Compressed Index with Construction in Compressed Space
Dmitry Kosolobov
TL;DR
The paper introduces a compressed index that achieves $O\left(\delta \log \frac{n}{\delta}\right)$ space and $O\left(m + (\mathrm{occ}+1)\log^{\varepsilon} n\right)$ search time, with a streaming construction in $O(n \log n)$ time and no reliance on Karp–Rabin fingerprints. Central to the approach is a hierarchical, jiggle-augmented block structure culminating in the jiggly block tree $J$, which maintains leftmost representatives and supports efficient substring fingerprints and traversal. The method uses deterministic fingerprints and sophisticated data structures (z-fast tries, range reporting, weighted ancestors) to achieve near-optimal space and the best-known search-time guarantees in compressed space, while providing a deterministic construction pathway. Although primarily theoretical due to large constants, the framework offers new insights into practical design of compressed indexes and potentially improved bounds in packed models.
Abstract
Suppose that we are given a string $s$ of length $n$ over an alphabet $\{0,1,\ldots,n^{O(1)}\}$ and $δ$ is a compression measure for $s$ called string complexity.
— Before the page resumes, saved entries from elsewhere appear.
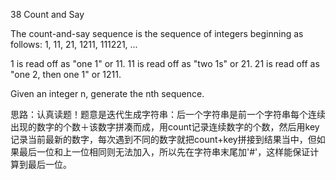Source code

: 38 Count and Say

The count-and-say sequence is the sequence of integers beginning as follows:
1, 11, 21, 1211, 111221, ...

1 is read off as "one 1" or 11.
11 is read off as "two 1s" or 21.
21 is read off as "one 2, then one 1" or 1211.

Given an integer n, generate the nth sequence. 

思路：认真读题！题意是迭代生成字符串：后一个字符串是前一个字符串每个连续出现的数字的个数＋该数字拼凑而成，用count记录连续数字的个数，然后用key记录当前最新的数字，每次遇到不同的数字就把count+key拼接到结果当中，但如果最后一位和上一位相同则无法加入，所以先在字符串末尾加'#'，这样能保证计算到最后一位。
We describe an index on $s$ with $O(δ\log\frac{n}δ)$ space, measured in $O(\log n)$-bit machine words, that can search in $s$ any string of length $m$ in $O(m + (\mathrm{occ} + 1)\log^εn)$ time, where $\mathrm{occ}$ is the number of found occurrences and $ε> 0$ is any fixed constant (the big-O in the space bound hides factor $\frac{1}ε$). Crucially, the index can be built within this space in $O(n\log n)$ expected time by one left-to-right pass on the string $s$ in a streaming fashion. The index does not use the Karp--Rabin fingerprints, and the randomization in the construction time can be eliminated by using deterministic dictionaries instead of hash tables (with a slowdown). The search time matches currently best results and the space is almost optimal (the known optimum is $O(δ\log\frac{n}{δα})$, where $α= \log_σn$ and $σ$ is the alphabet size, and it coincides with $O(δ\log\frac{n}δ)$ when $δ= O(n / α^2)$). This is the first index that can be constructed within such space and with such time guarantees. To avoid uninteresting marginal cases, all above bounds are stated for $δ\ge Ω(\log\log n)$.